Once you find the line with "Course Description" in the entries below, print it and each line after it up to and including the line with "The E–I dichotomy", exactly, without pictures.

Data extract
──────────

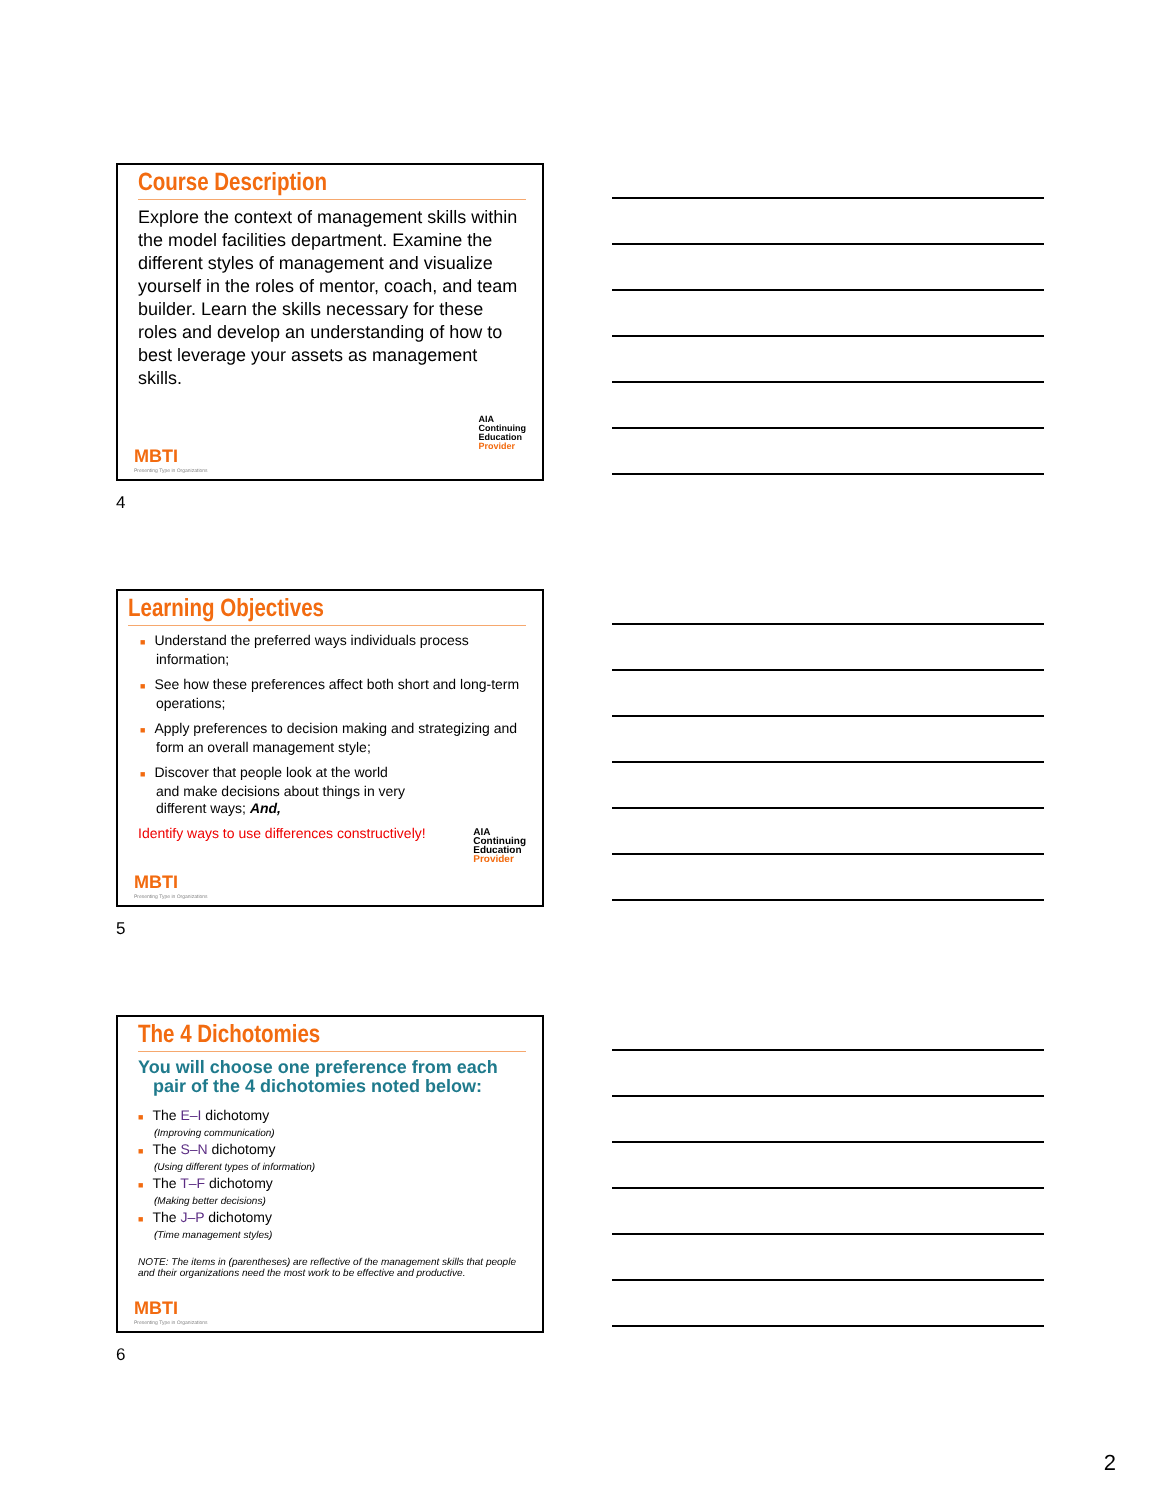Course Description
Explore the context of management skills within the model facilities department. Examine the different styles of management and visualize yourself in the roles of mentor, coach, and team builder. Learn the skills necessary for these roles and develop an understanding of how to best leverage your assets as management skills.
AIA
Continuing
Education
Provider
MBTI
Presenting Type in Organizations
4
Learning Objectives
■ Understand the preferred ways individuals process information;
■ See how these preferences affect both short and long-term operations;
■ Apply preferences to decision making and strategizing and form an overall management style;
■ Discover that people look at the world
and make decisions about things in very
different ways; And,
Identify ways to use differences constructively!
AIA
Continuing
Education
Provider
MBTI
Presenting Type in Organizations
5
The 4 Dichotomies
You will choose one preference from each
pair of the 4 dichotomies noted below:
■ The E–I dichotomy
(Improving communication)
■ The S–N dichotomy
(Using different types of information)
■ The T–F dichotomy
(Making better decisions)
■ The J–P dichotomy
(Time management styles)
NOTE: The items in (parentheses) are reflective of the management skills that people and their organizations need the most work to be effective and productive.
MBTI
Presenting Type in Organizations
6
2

──────────

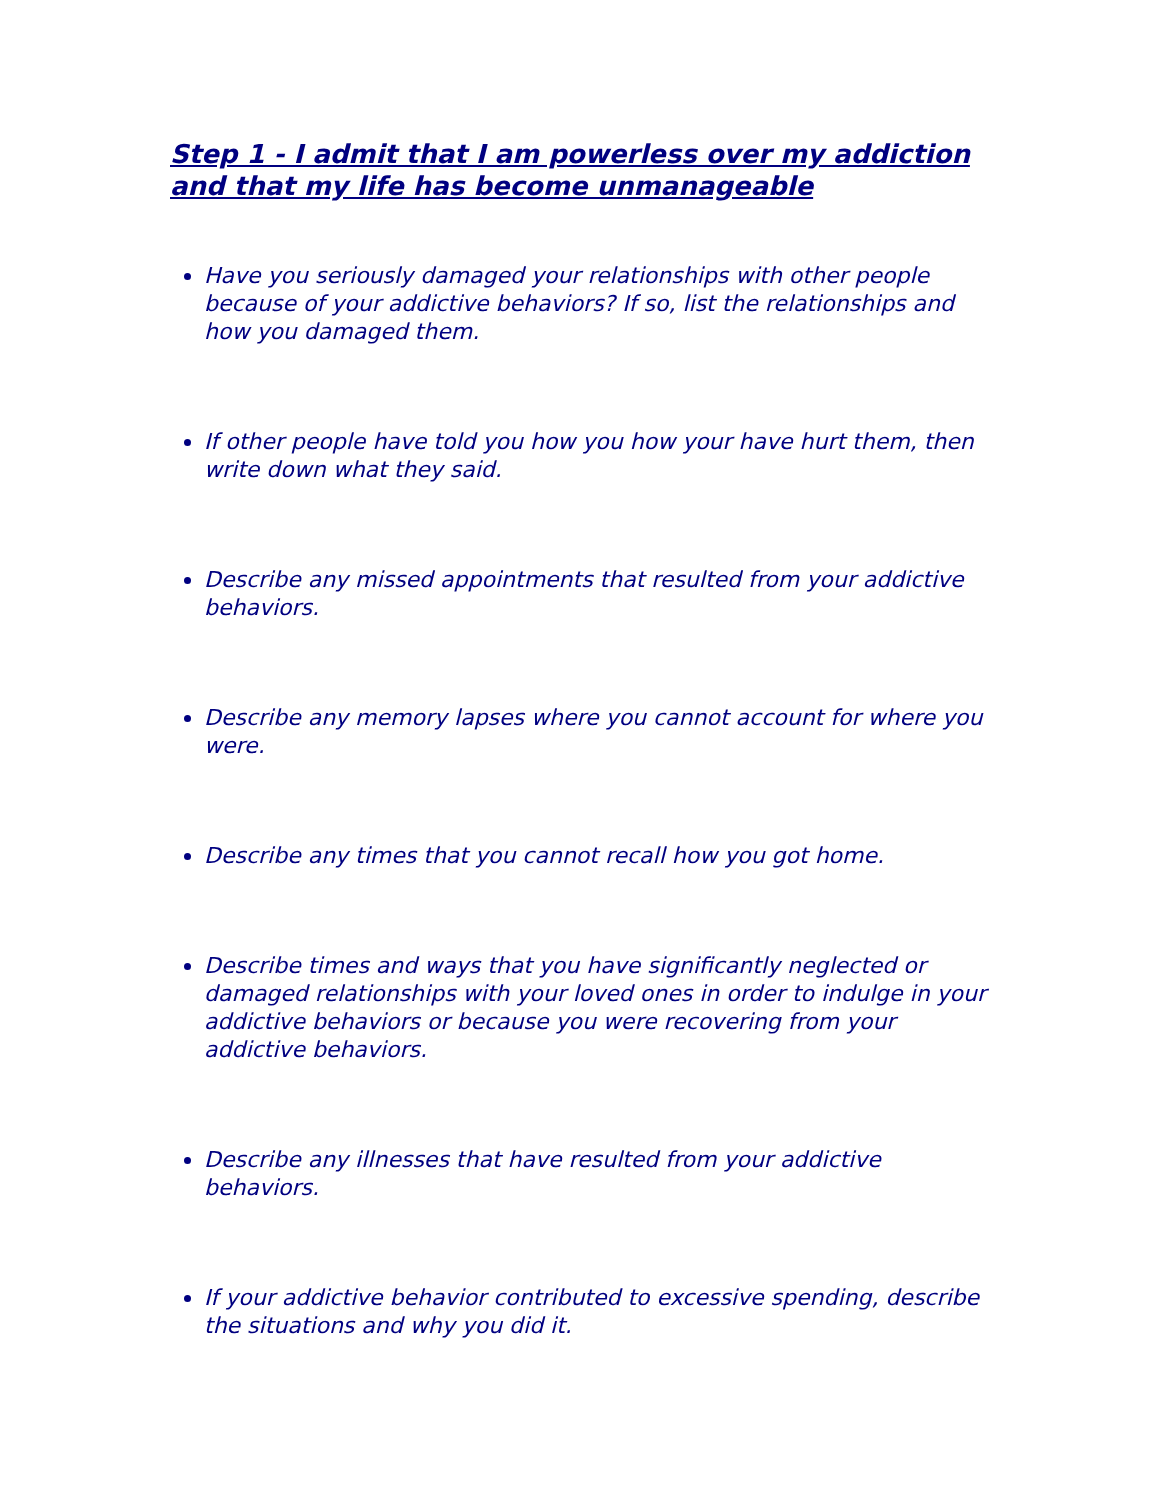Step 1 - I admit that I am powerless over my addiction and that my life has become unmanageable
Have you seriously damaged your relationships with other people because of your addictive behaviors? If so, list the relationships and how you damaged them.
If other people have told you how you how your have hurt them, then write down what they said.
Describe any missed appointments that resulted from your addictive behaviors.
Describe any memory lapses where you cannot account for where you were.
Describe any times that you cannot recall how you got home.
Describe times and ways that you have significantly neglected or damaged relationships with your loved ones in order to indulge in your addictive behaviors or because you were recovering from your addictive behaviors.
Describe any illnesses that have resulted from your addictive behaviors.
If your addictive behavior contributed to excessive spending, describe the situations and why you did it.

──────────

Output below
Course Description
Explore the context of management skills within the model facilities department. Examine the different styles of management and visualize yourself in the roles of mentor, coach, and team builder. Learn the skills necessary for these roles and develop an understanding of how to best leverage your assets as management skills.
AIA
Continuing
Education
Provider
MBTI
Presenting Type in Organizations
4
Learning Objectives
■ Understand the preferred ways individuals process information;
■ See how these preferences affect both short and long-term operations;
■ Apply preferences to decision making and strategizing and form an overall management style;
■ Discover that people look at the world
and make decisions about things in very
different ways; And,
Identify ways to use differences constructively!
AIA
Continuing
Education
Provider
MBTI
Presenting Type in Organizations
5
The 4 Dichotomies
You will choose one preference from each
pair of the 4 dichotomies noted below:
■ The E–I dichotomy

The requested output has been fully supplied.